**TASK DIRECTIONS:** With pictures left out, set down every record word for word.
***
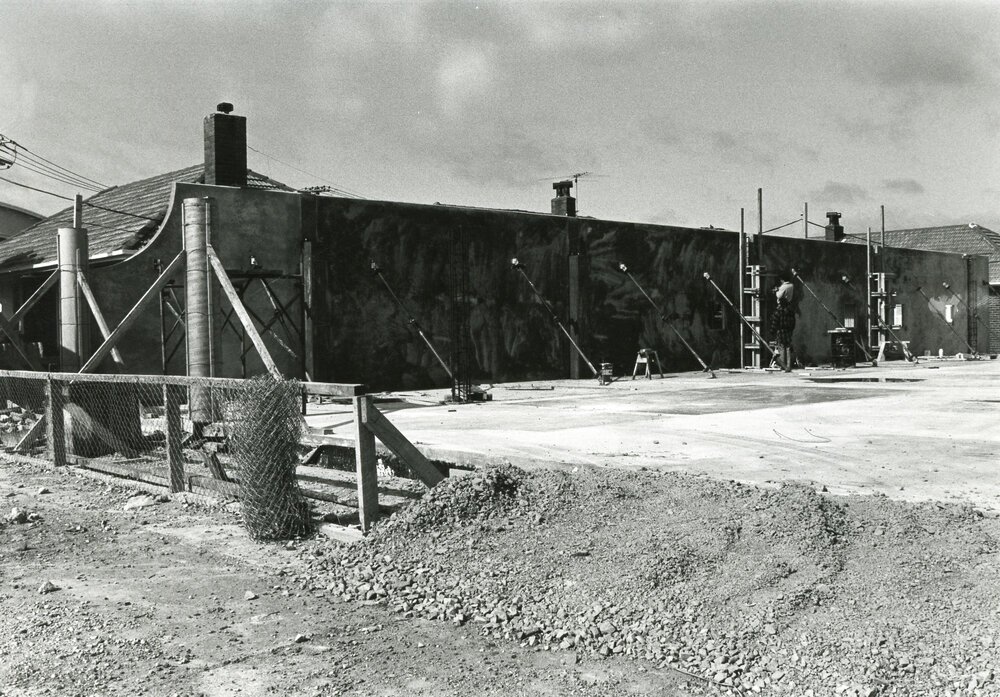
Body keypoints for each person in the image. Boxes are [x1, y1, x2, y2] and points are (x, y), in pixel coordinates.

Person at [770, 276, 796, 372]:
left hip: (780, 331)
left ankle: (783, 365)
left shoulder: (778, 312)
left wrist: (772, 331)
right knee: (788, 347)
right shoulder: (790, 311)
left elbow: (775, 322)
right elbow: (793, 322)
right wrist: (792, 329)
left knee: (781, 347)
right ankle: (788, 366)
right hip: (788, 330)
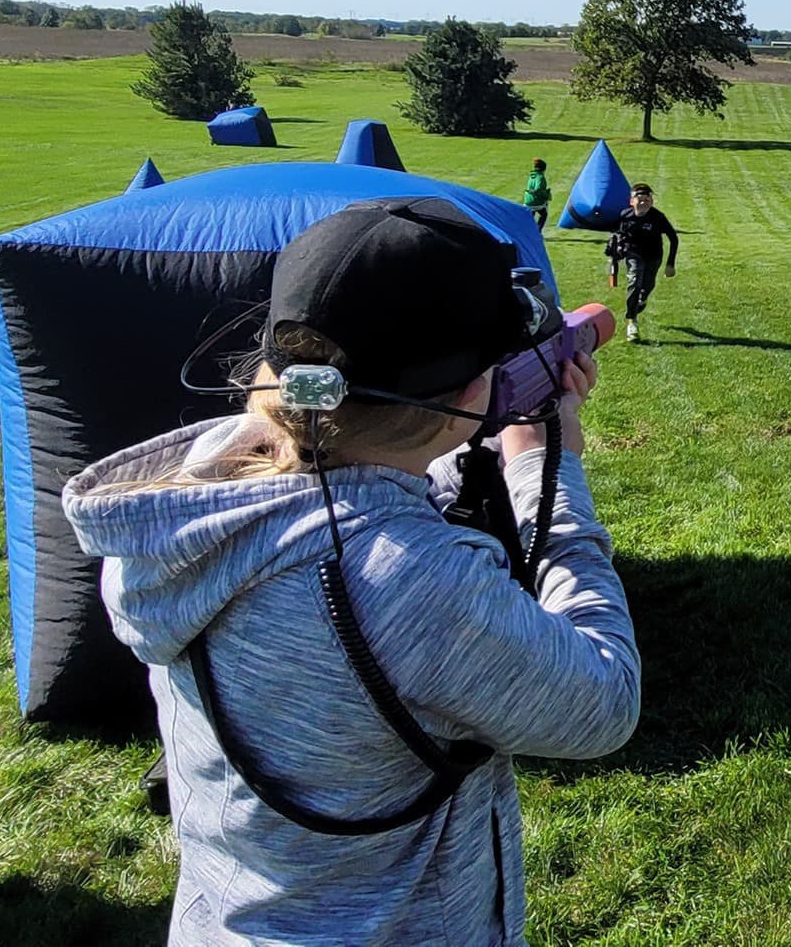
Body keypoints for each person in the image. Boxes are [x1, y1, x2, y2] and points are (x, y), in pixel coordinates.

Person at [61, 199, 637, 946]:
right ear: (471, 392)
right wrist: (541, 467)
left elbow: (361, 473)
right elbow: (606, 698)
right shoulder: (415, 583)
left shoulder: (197, 498)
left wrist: (449, 451)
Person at [604, 183, 679, 343]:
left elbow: (673, 237)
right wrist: (615, 248)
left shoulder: (658, 218)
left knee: (647, 285)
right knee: (634, 282)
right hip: (634, 255)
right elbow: (619, 233)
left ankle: (642, 299)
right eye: (640, 199)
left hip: (654, 256)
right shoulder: (625, 215)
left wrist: (670, 264)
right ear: (631, 201)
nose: (644, 202)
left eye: (647, 199)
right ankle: (632, 322)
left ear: (651, 202)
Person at [520, 159, 550, 236]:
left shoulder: (531, 176)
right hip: (536, 201)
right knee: (544, 214)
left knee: (531, 215)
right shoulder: (540, 177)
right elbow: (539, 189)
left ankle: (527, 232)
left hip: (528, 200)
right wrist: (547, 195)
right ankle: (537, 231)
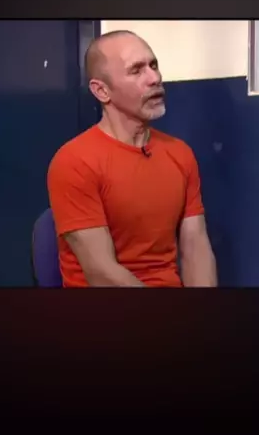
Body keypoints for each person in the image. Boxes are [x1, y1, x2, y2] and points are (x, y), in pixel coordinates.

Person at [47, 29, 217, 287]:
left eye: (153, 65)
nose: (155, 78)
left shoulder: (180, 154)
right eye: (136, 70)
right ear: (102, 91)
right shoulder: (74, 162)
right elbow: (101, 273)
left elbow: (196, 247)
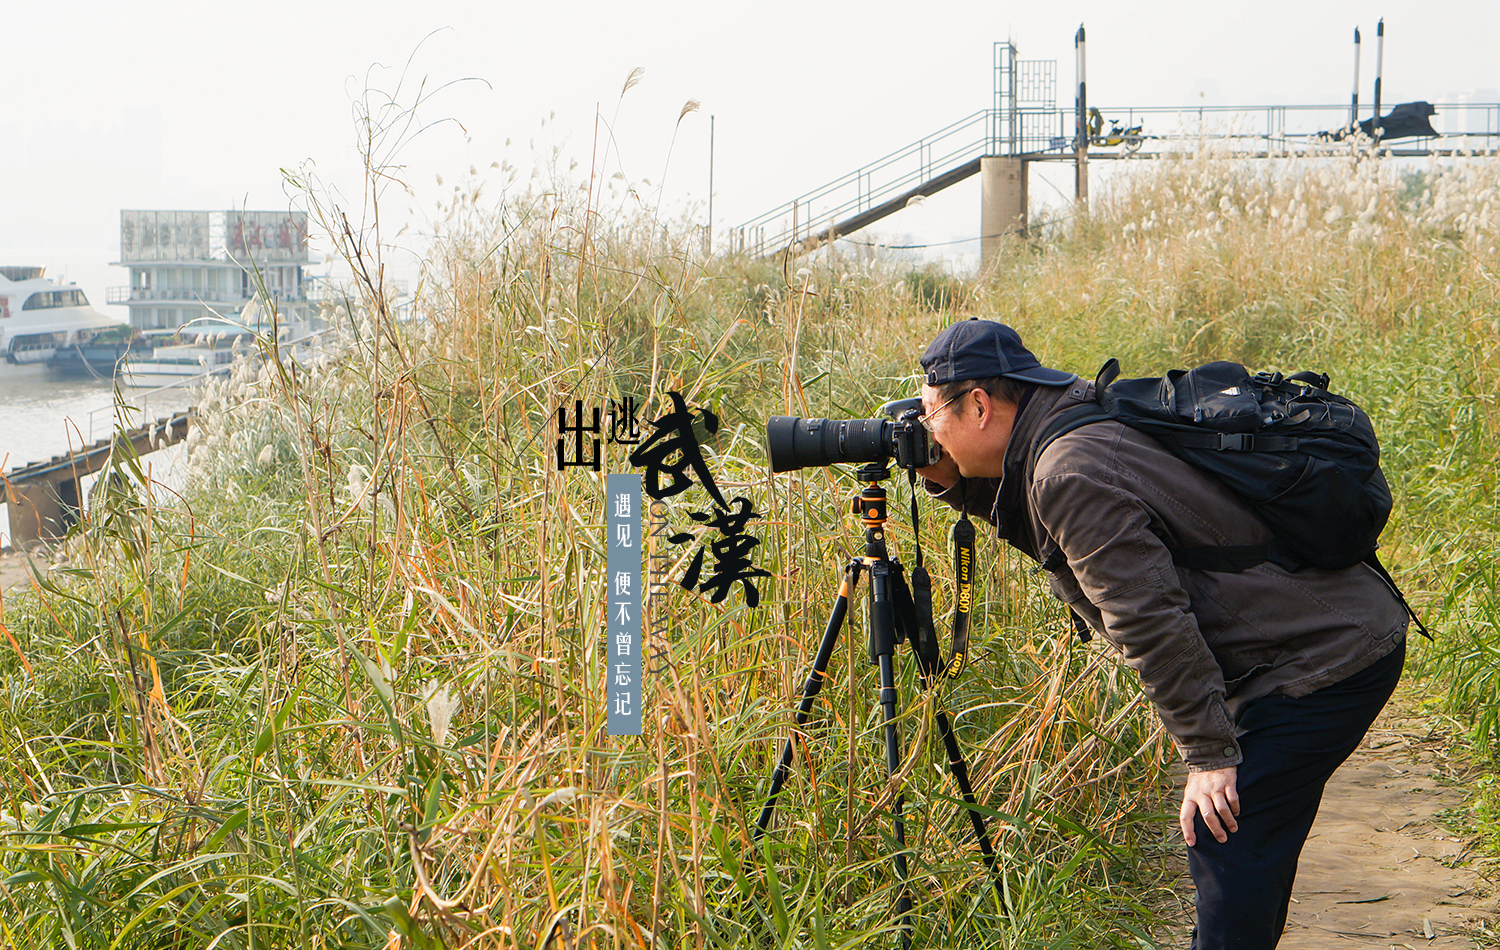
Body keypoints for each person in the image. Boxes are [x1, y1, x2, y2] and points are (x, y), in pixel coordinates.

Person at [913, 317, 1408, 949]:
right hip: (1314, 630)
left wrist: (1208, 753)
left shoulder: (1066, 469)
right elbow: (1061, 533)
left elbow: (1149, 618)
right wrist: (961, 489)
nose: (927, 433)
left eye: (931, 416)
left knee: (1225, 834)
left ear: (978, 405)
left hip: (1326, 652)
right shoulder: (1068, 424)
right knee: (1241, 839)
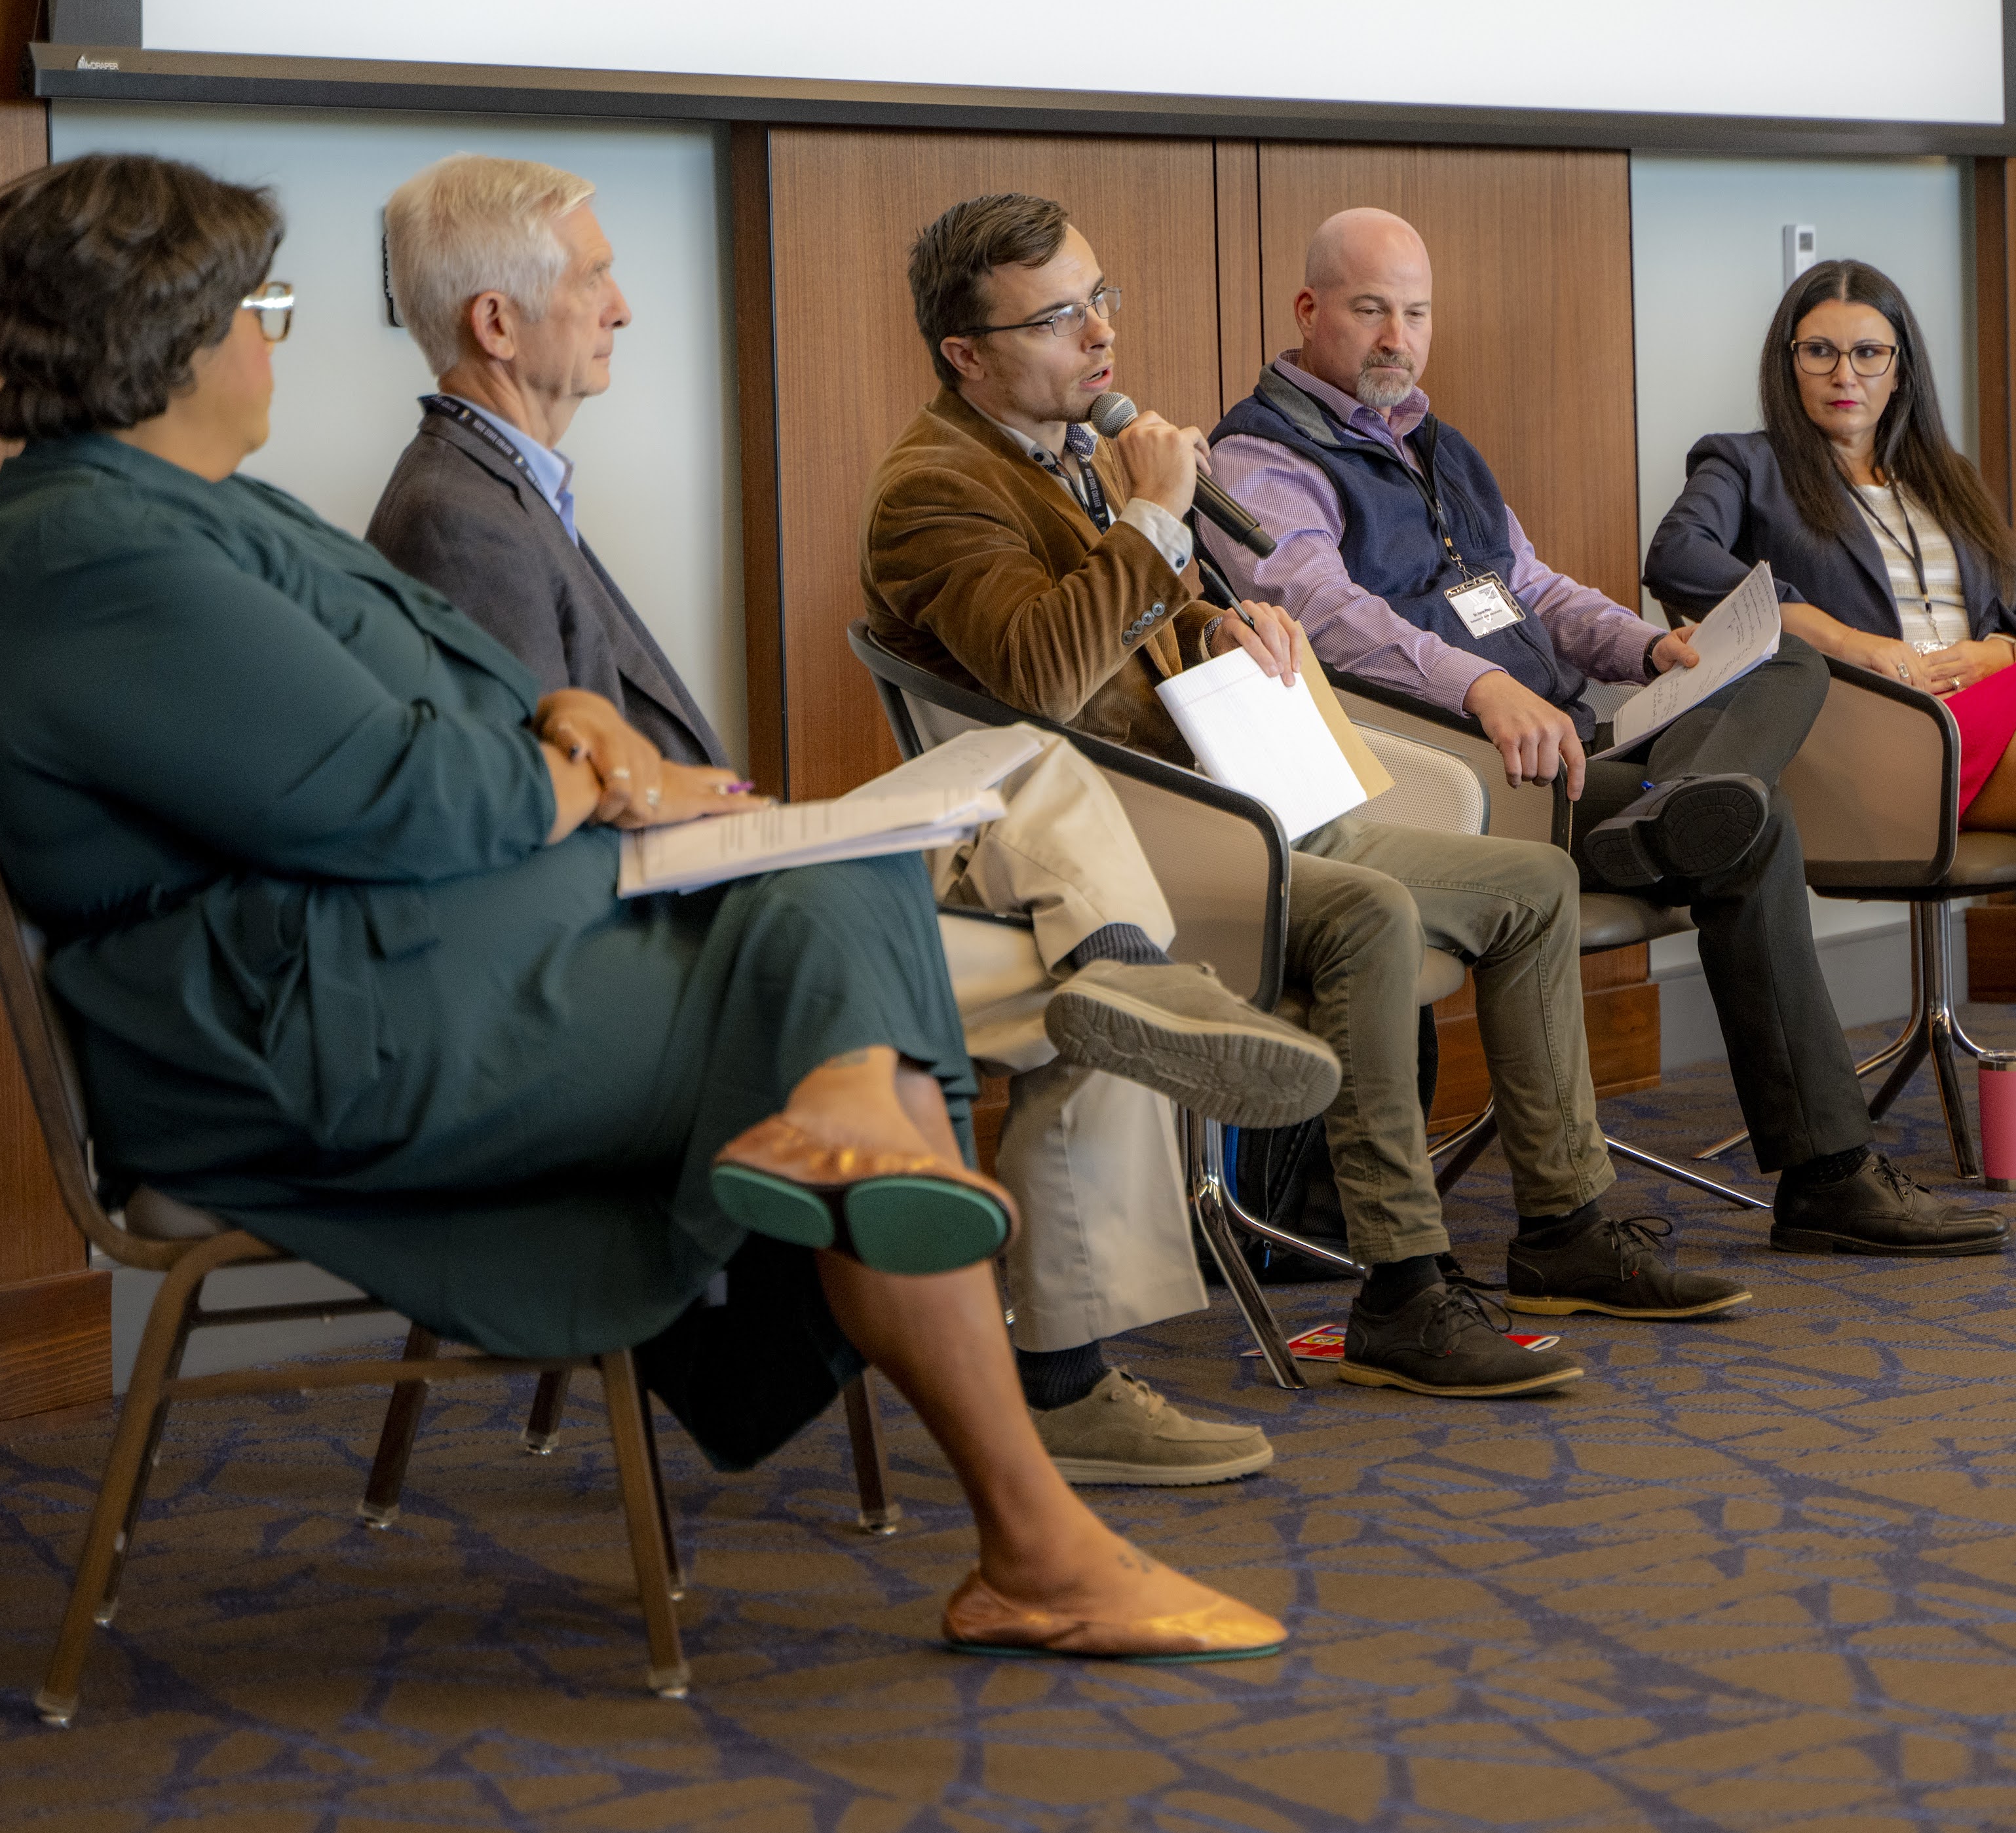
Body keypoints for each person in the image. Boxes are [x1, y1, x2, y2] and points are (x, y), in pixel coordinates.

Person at [0, 152, 1279, 1663]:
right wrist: (578, 760)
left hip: (384, 966)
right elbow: (426, 791)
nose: (276, 335)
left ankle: (888, 1208)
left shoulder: (176, 513)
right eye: (263, 305)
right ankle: (1015, 1491)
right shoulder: (96, 553)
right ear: (172, 333)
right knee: (835, 930)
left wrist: (566, 720)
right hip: (308, 1033)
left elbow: (478, 700)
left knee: (826, 878)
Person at [363, 155, 1328, 1489]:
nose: (624, 307)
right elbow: (521, 821)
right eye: (596, 277)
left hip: (708, 873)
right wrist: (675, 799)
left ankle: (1132, 974)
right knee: (1073, 964)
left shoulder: (500, 485)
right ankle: (1069, 1366)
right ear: (494, 320)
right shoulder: (460, 515)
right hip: (665, 939)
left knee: (1020, 770)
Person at [864, 191, 1751, 1401]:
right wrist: (1150, 518)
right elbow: (1040, 674)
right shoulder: (933, 488)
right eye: (1058, 317)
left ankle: (1564, 1232)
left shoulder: (1069, 447)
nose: (1098, 337)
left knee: (1534, 884)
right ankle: (1400, 1289)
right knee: (1370, 912)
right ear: (966, 355)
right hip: (1109, 850)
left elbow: (1123, 629)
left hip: (1224, 794)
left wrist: (1213, 615)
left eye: (1100, 299)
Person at [1204, 209, 2013, 1257]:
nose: (1396, 337)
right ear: (1310, 312)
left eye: (1414, 312)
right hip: (1453, 769)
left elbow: (1530, 587)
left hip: (1570, 750)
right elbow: (1318, 615)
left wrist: (1648, 650)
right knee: (1755, 827)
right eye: (1370, 312)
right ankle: (1827, 1174)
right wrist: (1476, 687)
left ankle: (1685, 806)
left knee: (1783, 660)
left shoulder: (1434, 444)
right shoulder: (1261, 455)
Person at [1648, 259, 2016, 1173]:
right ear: (1787, 361)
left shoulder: (1943, 478)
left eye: (1868, 353)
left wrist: (1993, 652)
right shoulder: (1745, 463)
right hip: (1873, 736)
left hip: (1976, 716)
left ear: (1900, 368)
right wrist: (1839, 635)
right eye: (1820, 352)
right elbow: (1677, 559)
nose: (1845, 375)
***
**SOLUTION:**
Body keypoints for each person in the image. Boxes are [x1, y1, x2, y2] and points are (x, y), in pixel coordinates.

Person at [770, 276, 796, 372]:
left hip: (780, 331)
left ankle: (783, 365)
left shoulder: (778, 312)
left wrist: (772, 331)
right knee: (788, 347)
right shoulder: (790, 311)
left elbow: (775, 322)
right elbow: (793, 322)
right wrist: (792, 329)
left knee: (781, 347)
right ankle: (788, 366)
right hip: (788, 330)
Body keypoints for each person in the image. Boxes are [x1, y1, x2, y2] and points are (x, y), in pixel coordinates.

Person at [61, 199, 637, 946]:
right ear: (471, 392)
right wrist: (541, 467)
left elbow: (361, 473)
right elbow: (606, 698)
right shoulder: (415, 583)
left shoulder: (197, 498)
left wrist: (449, 451)
Person at [604, 183, 679, 343]:
left elbow: (673, 237)
right wrist: (615, 248)
left shoulder: (658, 218)
left knee: (647, 285)
right knee: (634, 282)
right hip: (634, 255)
right elbow: (619, 233)
left ankle: (642, 299)
right eye: (640, 199)
left hip: (654, 256)
right shoulder: (625, 215)
left wrist: (670, 264)
right ear: (631, 201)
nose: (644, 202)
left eye: (647, 199)
right ankle: (632, 322)
left ear: (651, 202)
Person at [520, 159, 550, 236]:
left shoulder: (531, 176)
right hip: (536, 201)
right knee: (544, 214)
left knee: (531, 215)
right shoulder: (540, 177)
right elbow: (539, 189)
left ankle: (527, 232)
left hip: (528, 200)
right wrist: (547, 195)
right ankle: (537, 231)
Body keypoints for each person in the image. Boxes are [x1, y1, x2, y2] and points are (x, y), in pixel coordinates.

Person at [47, 29, 217, 287]:
left eye: (153, 65)
nose: (155, 78)
left shoulder: (180, 154)
right eye: (136, 70)
right ear: (102, 91)
right shoulder: (74, 162)
right elbow: (101, 273)
left elbow: (196, 247)
Body keypoints for each person in the image. Boxes are [x1, y1, x2, y2] and points are (x, y), in pixel coordinates.

Person at [913, 317, 1408, 949]:
right hip: (1314, 630)
left wrist: (1208, 753)
left shoulder: (1066, 469)
right elbow: (1061, 533)
left elbow: (1149, 618)
right wrist: (961, 489)
nose: (927, 433)
left eye: (931, 416)
left knee: (1225, 834)
left ear: (978, 405)
left hip: (1326, 652)
right shoulder: (1068, 424)
right knee: (1241, 839)
Body keypoints for each person in the image. Boxes are [x1, y1, x2, y2] and points are (x, y), in pixel coordinates.

Person at [0, 152, 1279, 1663]:
right wrist: (578, 760)
left hip: (384, 966)
right elbow: (426, 791)
nose: (276, 335)
left ankle: (888, 1208)
left shoulder: (176, 513)
right eye: (263, 305)
right ankle: (1015, 1491)
right shoulder: (96, 553)
right ear: (172, 333)
right knee: (835, 930)
left wrist: (566, 720)
right hip: (308, 1033)
left elbow: (478, 700)
left knee: (826, 878)
Person at [363, 155, 1328, 1489]:
nose: (624, 307)
right elbow: (521, 821)
right eye: (596, 277)
left hip: (708, 873)
right wrist: (675, 799)
left ankle: (1132, 974)
right knee: (1073, 964)
left shoulder: (500, 485)
right ankle: (1069, 1366)
right ear: (494, 320)
right shoulder: (460, 515)
right hip: (665, 939)
left knee: (1020, 770)
Person at [864, 191, 1751, 1401]:
right wrist: (1150, 518)
right elbow: (1040, 674)
right shoulder: (933, 488)
right eye: (1058, 317)
left ankle: (1564, 1232)
left shoulder: (1069, 447)
nose: (1098, 337)
left knee: (1534, 884)
right ankle: (1400, 1289)
right knee: (1370, 912)
right ear: (966, 355)
right hip: (1109, 850)
left elbow: (1123, 629)
left hip: (1224, 794)
left wrist: (1213, 615)
left eye: (1100, 299)
Person at [1204, 209, 2013, 1257]:
nose: (1396, 337)
right ear: (1310, 312)
left eye: (1414, 312)
right hip: (1453, 769)
left elbow: (1530, 587)
left hip: (1570, 750)
right elbow: (1318, 615)
left wrist: (1648, 650)
right knee: (1755, 827)
right eye: (1370, 312)
right ankle: (1827, 1174)
right wrist: (1476, 687)
left ankle: (1685, 806)
left knee: (1783, 660)
left shoulder: (1434, 444)
right shoulder: (1261, 455)
Person at [1648, 259, 2016, 1173]:
right ear: (1787, 361)
left shoulder: (1943, 478)
left eye: (1868, 353)
left wrist: (1993, 652)
right shoulder: (1745, 463)
right hip: (1873, 736)
left hip: (1976, 716)
left ear: (1900, 368)
right wrist: (1839, 635)
right eye: (1820, 352)
right elbow: (1677, 559)
nose: (1845, 375)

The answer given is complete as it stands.